The previously unknown vulnerability was discovered by members of Google's Security team and reported to Microsoft. It is a nasty ‘drive-by' bug that can infect a Word user who simply looks at an email in their Outlook preview pane – they don't have to open any attachment or click on any link.
The remote code execution bug enables an attacker to gain the same privileges as the legitimate user and so access corporate networks. It works by getting Word users to open a specially doctored Rich Text Format (RTF) file, or to view/open a specially crafted mail in Outlook while using Microsoft Word as their email viewer.
The bug is present in multiple Word versions – on Mac platforms as well as Windows. Microsoft has so far seen “limited targeted attacks directed at MS Word 2010” but the vulnerable software includes Word 2003, 2007 and 2013, and MS Office for Mac 2011.
The flaw can also be exploited through Outlook when the user has Word as their email viewer – and Word is the default email reader in Outlook 2007, 2010 and 2013.
Security expert Adrian Culley, a global technical consultant with Damballa, believes the bug has likely been used by cyber-criminals for some time.
He told SCMagazineUK.com via email: “This vulnerability gives an attacker full access to the machine at the same privilege level as the current user and has been in the wild for some time. Unfortunately the term zero-day is rarely very helpful, as it begs the question zero-day for whom? Certainly not for the attacker who, more often than not, may have been exploiting particular vulnerabilities for months if not years."
Microsoft says it is “working on a security update to address this issue“ – likely to be released on a future ‘Patch Tuesday' - but is urging users to adopt its quick-fix which is available here. This prevents Word users from opening RTF files.
In its 24 March security advisory admitting the flaw, Microsoft adds: “The Enhanced Mitigation Experience Toolkit (EMET) also helps to defend against this vulnerability when configured to work with Office software.” EMET 4.1 with recommended settings is already suitably configured. Microsoft also shows users how to read all emails in plain text (not using Word).

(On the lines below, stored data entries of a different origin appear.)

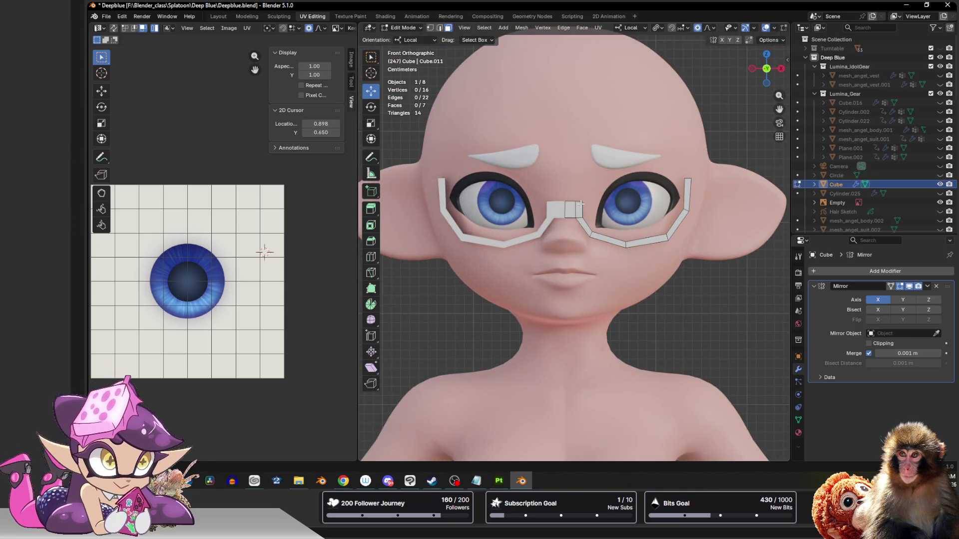
scroll(581, 204, "up", 2)
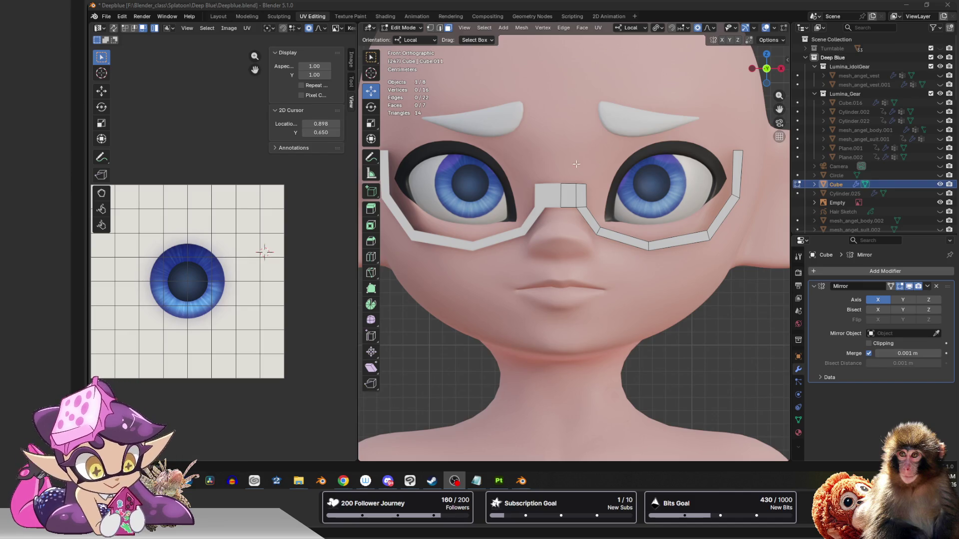
mouse_move(599, 168)
middle_mouse_down()
mouse_move(659, 175)
mouse_move(639, 199)
mouse_move(590, 220)
mouse_move(644, 167)
middle_mouse_up()
Step: Lower the top vertex at the frame's outer end, undoing a stray vertex edit
key("1")
left_click(676, 189)
left_click_drag(679, 160, 677, 180)
key("2")
left_click(672, 198)
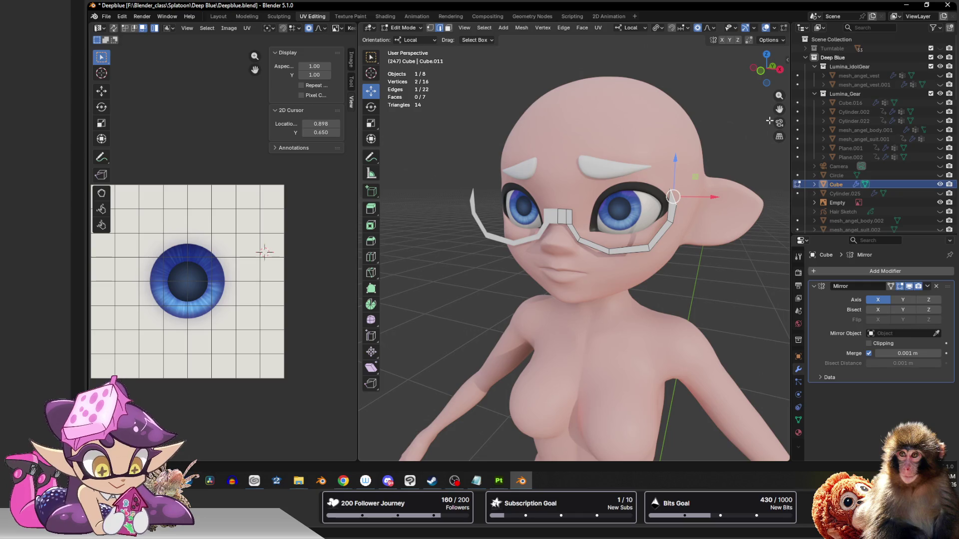
scroll(627, 199, "up", 2)
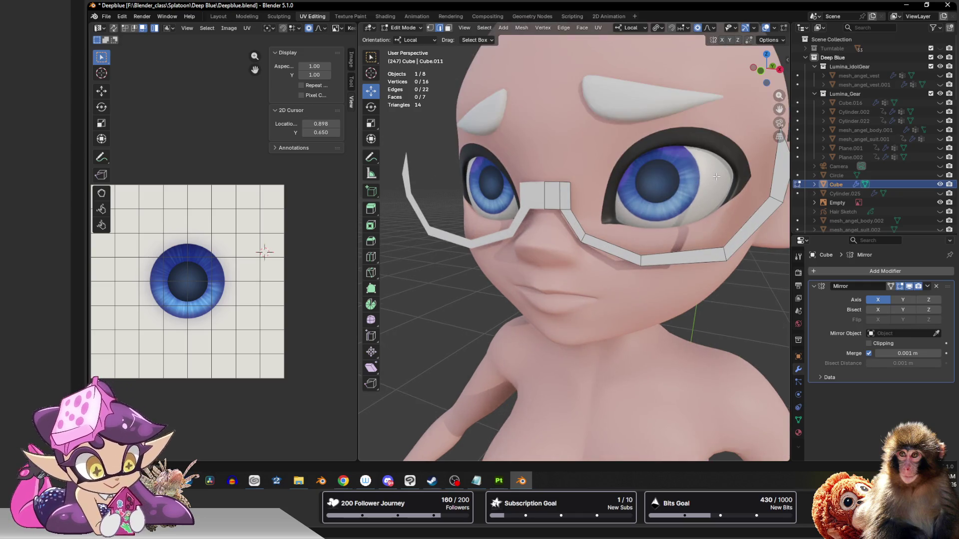
scroll(628, 199, "up", 2)
key("1")
left_click(603, 224)
key("ctrl+z")
Step: Extrude the frame's outer end edge back toward the ear as a temple arm
mouse_move(608, 219)
middle_mouse_down()
mouse_move(550, 164)
mouse_move(500, 170)
mouse_move(480, 189)
middle_mouse_up()
key("2")
left_click(526, 155)
left_click(371, 208)
left_click_drag(450, 189, 779, 167)
key("KP_3")
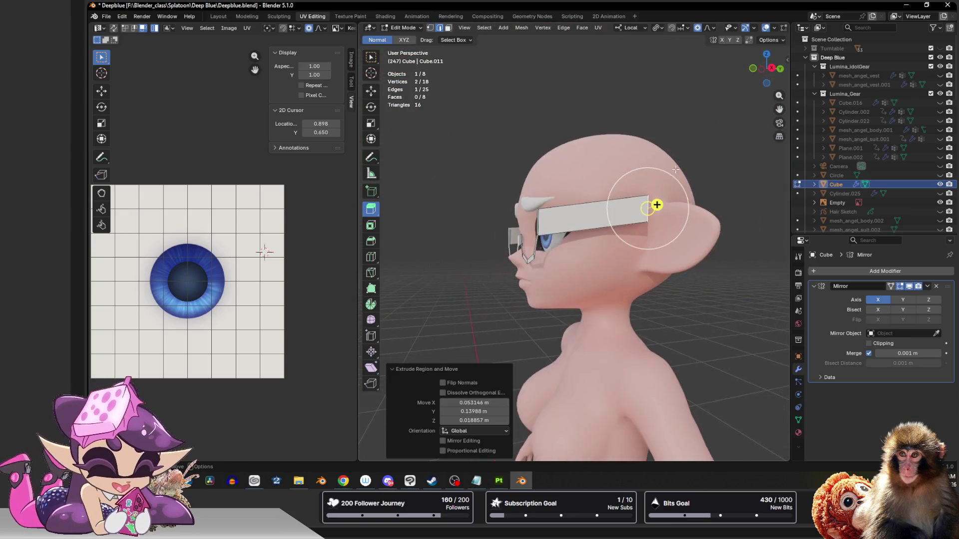
Step: Move the temple arm end up and back over the ear, then pull it inward toward the head
key("KP_5")
key("shift+space")
key("g")
mouse_move(618, 216)
left_mouse_down()
mouse_move(670, 198)
mouse_move(659, 190)
left_mouse_up()
middle_click_drag(659, 190, 691, 238)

Security specialist Wolfgang Kandek, CTO of Qualys, confirmed in an email to journalists that “to work with plain text in emails is generally a recommended safeguard that prevents the ‘drive-by' characters of these types of attacks”.
Culley added: “The vulnerability that this exploit relates to is alarming as it involved RTF format text, which is very common. Microsoft has chosen to issue an out-of-cycle patch for this, which everyone would be well advised to download and install as soon as possible.”
In its advisory, Microsoft details how the bug can be exploited: “In a web-based attack scenario, an attacker could host a website that contains a web page that contains a specially crafted RTF file that is used to attempt to exploit this vulnerability. In addition, compromised websites and websites that accept or host user-provided content or advertisements could contain specially crafted content that could exploit this vulnerability.”
But Microsoft adds: “In all cases an attacker would have no way to force users to visit these websites. Instead, an attacker would have to convince users to visit the website, typically by getting them to click a link in an email message or Instant Messenger message that takes users to the attacker's website”.
The company's public admission of the flaw is bound to increase the risk to users who do not react. Microsoft confirmed: “An attacker who successfully exploited this vulnerability could gain the same user rights as the current user. Customers whose accounts are configured to have fewer user rights on the system could be less impacted than those who operate with administrative user rights.”
Microsoft credits Google's Drew Hintz, Shane Huntley and Matty Pellegrino with discovering the Word RTF memory corruption vulnerability, CVE-2014-1761.